De Amerikaanse president Joe Biden, wielrenners in de Tour de France, en waarschijnlijk ook enkelen van uw naasten of collega’s hebben covid. Er zijn de laatste weken weer veel coronabesmettingen. Vijf vragen.
1. Is er een piek in het aantal besmettingen?
Ja. Het Rijksinstituut voor Volksgezondheid en Milieu (RIVM) monitort op diverse manieren de verspreiding van het coronavirus. Door metingen in het rioolwater, meldingen via infectieradar.nl en meldingen van meetstations bij huisartsen door heel Nederland, ontstaat een beeld van de ontwikkeling van het virus. In de laatste week worden beduidend meer virusdeeltjes aangetroffen in het rioolwater en worden er meer positieve coronatesten gemeld.
In december was de virusvracht in het riool overigens nog veel hoger.
Het R-getal is in juli gestegen naar 1,05. Een waarde boven 1 betekent dat ieder besmet persoon gemiddeld iets meer dan één ander persoon besmet. Dat betekent dat het virus zich nog steeds verspreidt.
2. Welke variant gaat inmiddels rond?
In augustus 2023 werd in de Verenigde Staten een nieuwe coronavariant gesignaleerd, JN.1 of Pirola. Deze variant, die afstamt van de omikron-lijn, verspreidde zich snel over de wereld en is inmiddels dominant. De Wereldgezondheidsorganisatie schat dat in veel gebieden JN.1 verantwoordelijk is voor 85 tot 95 procent van alle coronabesmettingen.
3. Is deze variant gevaarlijker dan eerdere varianten?
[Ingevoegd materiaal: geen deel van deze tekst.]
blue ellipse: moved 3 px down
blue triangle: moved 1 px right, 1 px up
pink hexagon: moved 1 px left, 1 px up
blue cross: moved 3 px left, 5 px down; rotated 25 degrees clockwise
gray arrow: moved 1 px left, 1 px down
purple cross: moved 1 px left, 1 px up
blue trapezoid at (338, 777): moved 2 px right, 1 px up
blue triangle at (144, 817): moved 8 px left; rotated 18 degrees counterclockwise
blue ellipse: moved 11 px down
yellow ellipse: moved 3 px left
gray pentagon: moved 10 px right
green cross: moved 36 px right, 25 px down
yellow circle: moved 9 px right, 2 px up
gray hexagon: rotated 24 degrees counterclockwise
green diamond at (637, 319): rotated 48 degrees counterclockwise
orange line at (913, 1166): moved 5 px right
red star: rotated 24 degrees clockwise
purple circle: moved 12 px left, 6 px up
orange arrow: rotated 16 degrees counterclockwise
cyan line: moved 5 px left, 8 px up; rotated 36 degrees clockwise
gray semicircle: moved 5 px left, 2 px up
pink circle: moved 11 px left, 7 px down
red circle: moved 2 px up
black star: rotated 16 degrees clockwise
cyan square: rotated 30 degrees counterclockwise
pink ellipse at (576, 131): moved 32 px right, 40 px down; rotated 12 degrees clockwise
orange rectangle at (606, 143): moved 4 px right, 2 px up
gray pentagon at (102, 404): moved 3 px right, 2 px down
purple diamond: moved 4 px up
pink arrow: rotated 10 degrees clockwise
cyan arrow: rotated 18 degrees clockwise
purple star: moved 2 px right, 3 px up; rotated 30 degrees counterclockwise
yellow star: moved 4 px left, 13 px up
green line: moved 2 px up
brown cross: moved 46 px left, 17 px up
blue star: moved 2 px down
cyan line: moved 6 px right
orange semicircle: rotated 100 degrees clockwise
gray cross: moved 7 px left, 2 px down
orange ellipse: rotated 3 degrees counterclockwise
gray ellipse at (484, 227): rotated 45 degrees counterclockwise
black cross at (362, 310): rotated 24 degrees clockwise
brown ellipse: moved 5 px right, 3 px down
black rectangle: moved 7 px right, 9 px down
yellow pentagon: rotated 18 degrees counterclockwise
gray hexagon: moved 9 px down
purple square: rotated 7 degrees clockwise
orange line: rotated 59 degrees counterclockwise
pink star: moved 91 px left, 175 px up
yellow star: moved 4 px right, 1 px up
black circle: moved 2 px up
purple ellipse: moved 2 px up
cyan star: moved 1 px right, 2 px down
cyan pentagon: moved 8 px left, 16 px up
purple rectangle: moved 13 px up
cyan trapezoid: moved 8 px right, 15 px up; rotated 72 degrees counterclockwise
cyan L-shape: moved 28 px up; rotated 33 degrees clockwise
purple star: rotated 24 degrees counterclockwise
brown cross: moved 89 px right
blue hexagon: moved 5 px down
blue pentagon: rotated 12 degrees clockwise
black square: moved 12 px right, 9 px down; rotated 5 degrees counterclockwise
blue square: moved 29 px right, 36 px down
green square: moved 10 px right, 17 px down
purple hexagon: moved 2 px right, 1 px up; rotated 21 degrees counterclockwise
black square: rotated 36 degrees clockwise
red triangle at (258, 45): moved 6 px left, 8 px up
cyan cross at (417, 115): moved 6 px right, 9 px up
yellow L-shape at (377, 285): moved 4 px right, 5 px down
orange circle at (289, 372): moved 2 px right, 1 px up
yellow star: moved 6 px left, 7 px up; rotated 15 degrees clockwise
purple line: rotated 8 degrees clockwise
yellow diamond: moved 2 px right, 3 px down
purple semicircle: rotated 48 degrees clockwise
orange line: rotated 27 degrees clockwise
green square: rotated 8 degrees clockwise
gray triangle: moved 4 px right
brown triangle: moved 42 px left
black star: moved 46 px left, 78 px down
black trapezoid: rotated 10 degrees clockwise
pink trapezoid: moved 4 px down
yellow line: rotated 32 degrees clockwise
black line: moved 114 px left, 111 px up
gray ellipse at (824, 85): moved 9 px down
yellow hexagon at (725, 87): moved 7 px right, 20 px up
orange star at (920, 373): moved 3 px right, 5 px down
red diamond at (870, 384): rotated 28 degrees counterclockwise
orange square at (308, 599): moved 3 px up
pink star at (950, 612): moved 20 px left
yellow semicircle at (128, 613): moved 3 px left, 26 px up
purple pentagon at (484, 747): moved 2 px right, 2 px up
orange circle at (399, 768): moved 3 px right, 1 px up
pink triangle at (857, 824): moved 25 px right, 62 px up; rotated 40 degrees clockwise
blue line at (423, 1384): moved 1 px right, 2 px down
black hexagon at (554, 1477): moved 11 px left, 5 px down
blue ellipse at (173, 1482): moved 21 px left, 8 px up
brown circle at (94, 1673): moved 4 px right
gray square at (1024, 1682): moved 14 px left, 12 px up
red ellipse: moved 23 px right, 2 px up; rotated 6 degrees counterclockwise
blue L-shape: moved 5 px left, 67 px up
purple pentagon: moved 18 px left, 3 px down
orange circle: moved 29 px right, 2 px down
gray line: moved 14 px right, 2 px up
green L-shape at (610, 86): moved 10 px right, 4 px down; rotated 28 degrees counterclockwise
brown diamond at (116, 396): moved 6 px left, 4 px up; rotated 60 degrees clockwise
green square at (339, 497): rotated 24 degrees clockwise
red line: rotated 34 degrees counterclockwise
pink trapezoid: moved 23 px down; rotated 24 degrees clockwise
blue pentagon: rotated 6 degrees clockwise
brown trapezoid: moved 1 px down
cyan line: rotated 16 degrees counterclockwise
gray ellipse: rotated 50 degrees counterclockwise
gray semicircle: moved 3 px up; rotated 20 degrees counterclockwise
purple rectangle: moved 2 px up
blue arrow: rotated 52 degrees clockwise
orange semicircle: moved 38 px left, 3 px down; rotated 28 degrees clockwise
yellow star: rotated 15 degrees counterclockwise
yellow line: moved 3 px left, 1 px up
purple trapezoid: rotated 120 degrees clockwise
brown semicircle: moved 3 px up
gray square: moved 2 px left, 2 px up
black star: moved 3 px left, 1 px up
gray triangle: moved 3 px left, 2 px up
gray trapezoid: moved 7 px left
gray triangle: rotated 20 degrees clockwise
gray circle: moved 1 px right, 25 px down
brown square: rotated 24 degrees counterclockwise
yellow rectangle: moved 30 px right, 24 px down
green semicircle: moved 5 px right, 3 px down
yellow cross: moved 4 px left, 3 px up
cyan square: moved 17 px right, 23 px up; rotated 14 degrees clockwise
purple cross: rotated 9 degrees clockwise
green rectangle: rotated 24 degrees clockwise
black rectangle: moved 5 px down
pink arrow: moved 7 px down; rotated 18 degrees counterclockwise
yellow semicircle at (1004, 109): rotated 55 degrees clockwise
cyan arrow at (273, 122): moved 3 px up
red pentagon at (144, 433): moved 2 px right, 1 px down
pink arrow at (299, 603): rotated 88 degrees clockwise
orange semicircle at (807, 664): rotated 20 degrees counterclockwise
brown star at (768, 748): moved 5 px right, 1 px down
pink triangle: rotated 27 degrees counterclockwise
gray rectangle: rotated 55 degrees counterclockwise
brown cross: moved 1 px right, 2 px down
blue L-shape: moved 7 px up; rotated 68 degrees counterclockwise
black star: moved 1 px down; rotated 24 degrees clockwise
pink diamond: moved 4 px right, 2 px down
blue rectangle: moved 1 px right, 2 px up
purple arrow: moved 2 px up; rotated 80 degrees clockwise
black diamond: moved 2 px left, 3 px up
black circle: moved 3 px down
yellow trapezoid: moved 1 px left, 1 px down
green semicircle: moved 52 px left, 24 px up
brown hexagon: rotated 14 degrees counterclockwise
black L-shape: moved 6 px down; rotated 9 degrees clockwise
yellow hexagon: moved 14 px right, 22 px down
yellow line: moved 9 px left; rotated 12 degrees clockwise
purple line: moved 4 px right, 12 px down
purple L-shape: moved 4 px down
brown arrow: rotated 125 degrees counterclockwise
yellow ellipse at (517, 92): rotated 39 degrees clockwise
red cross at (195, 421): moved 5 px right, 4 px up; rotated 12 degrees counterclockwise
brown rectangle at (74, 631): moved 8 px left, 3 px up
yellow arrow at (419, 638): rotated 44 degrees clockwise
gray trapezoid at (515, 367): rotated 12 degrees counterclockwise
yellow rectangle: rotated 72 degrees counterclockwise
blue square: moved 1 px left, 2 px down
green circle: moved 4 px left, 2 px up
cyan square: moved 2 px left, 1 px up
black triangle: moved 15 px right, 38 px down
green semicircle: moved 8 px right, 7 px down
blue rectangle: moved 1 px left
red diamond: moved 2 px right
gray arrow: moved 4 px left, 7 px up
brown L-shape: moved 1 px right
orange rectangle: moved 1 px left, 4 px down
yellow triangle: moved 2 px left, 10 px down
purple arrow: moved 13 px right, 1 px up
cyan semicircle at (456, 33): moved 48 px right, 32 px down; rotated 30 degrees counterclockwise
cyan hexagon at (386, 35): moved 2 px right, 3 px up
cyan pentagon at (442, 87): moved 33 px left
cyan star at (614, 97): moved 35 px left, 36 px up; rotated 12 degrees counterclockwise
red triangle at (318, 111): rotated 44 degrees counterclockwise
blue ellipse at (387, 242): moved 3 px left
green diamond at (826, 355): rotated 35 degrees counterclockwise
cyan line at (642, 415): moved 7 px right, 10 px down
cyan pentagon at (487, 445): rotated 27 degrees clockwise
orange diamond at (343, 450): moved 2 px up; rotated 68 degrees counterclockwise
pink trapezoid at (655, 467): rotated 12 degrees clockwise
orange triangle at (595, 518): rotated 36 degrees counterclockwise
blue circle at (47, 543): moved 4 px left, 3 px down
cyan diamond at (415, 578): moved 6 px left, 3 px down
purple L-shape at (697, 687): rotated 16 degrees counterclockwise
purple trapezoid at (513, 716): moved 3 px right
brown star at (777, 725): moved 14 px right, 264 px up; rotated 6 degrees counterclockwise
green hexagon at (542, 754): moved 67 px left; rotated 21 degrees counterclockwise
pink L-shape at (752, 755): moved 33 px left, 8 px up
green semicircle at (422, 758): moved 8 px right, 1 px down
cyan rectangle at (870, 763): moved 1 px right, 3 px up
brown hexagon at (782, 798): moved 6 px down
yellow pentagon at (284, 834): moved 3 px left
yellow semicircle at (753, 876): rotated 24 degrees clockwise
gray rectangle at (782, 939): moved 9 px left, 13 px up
Het lijkt er niet op dat JN.1 besmette mensen zieker maakt dan zijn voorgangers. Klachten en symptomen zijn vergelijkbaar, al melden iets meer mensen buikklachten en diarree dan bij eerdere varianten. Het gevaar zit hem meer in dat deze variant besmettelijker is en vaker dan vorige varianten aan het immuunsysteem ontsnapt.
Net als bij vorige varianten kan een besmetting tot vervelende of zelfs ernstige klachten leiden, vooral bij zestigplussers – zoals de Amerikaanse president Joe Biden – en mensen met een slechte gezondheid of (tijdelijk) verzwakt immuunsysteem. Ook kan een besmetting nog steeds leiden tot langdurige klachten, oftewel het postcovidsyndroom.
4. Helpt een vaccin tegen deze variant?
Zowel vaccinaties uit vorige jaren als doorgemaakte infecties hebben bijgedragen aan een beter afweer tegen de gevolgen van een coronabesmetting. Maar voor velen is de laatste prik of besmetting alweer een hele tijd geleden, waardoor de afweer tegen een nieuwe variant minder sterk kan zijn.
Tussen 16 september en 6 december kunnen mensen uit aangewezen doelgroepen op uitnodiging een nieuwe prik halen. Deze is afgestemd op de JN.1-variant. Er komt ook een vaccin dat niet is gebaseerd op de mRNA-techniek, voor mensen die zo’n prik niet willen of mogen.
5. Waarom wordt er niet eerder geprikt?
De piek in besmettingen toont weer eens aan dat corona nog altijd geen normaal virus is. Griepvirussen ontwikkelen zich ook, maar zijn qua seizoenspatroon behoorlijk voorspelbaar in hun verspreiding, namelijk in de winter. Coronavirussen treken zich weinig aan van zomer en winter, en beleefden de laatste jaren op allerlei momenten van het jaar een piek.
Toch is ervoor gekozen om de vaccinatieronde in de het najaar te plannen. Dat heeft te maken met logistiek, maar ook met de inschatting dat een coronabesmetting in de wintermaanden, zeker in combinatie met griep, bij kwetsbare mensen de meeste schade kan aanrichten.
Het is in Nederland niet mogelijk om op eigen initiatief, dus zonder uitnodiging, of eerder dan 16 september een coronavaccinatie te krijgen bij de GGD.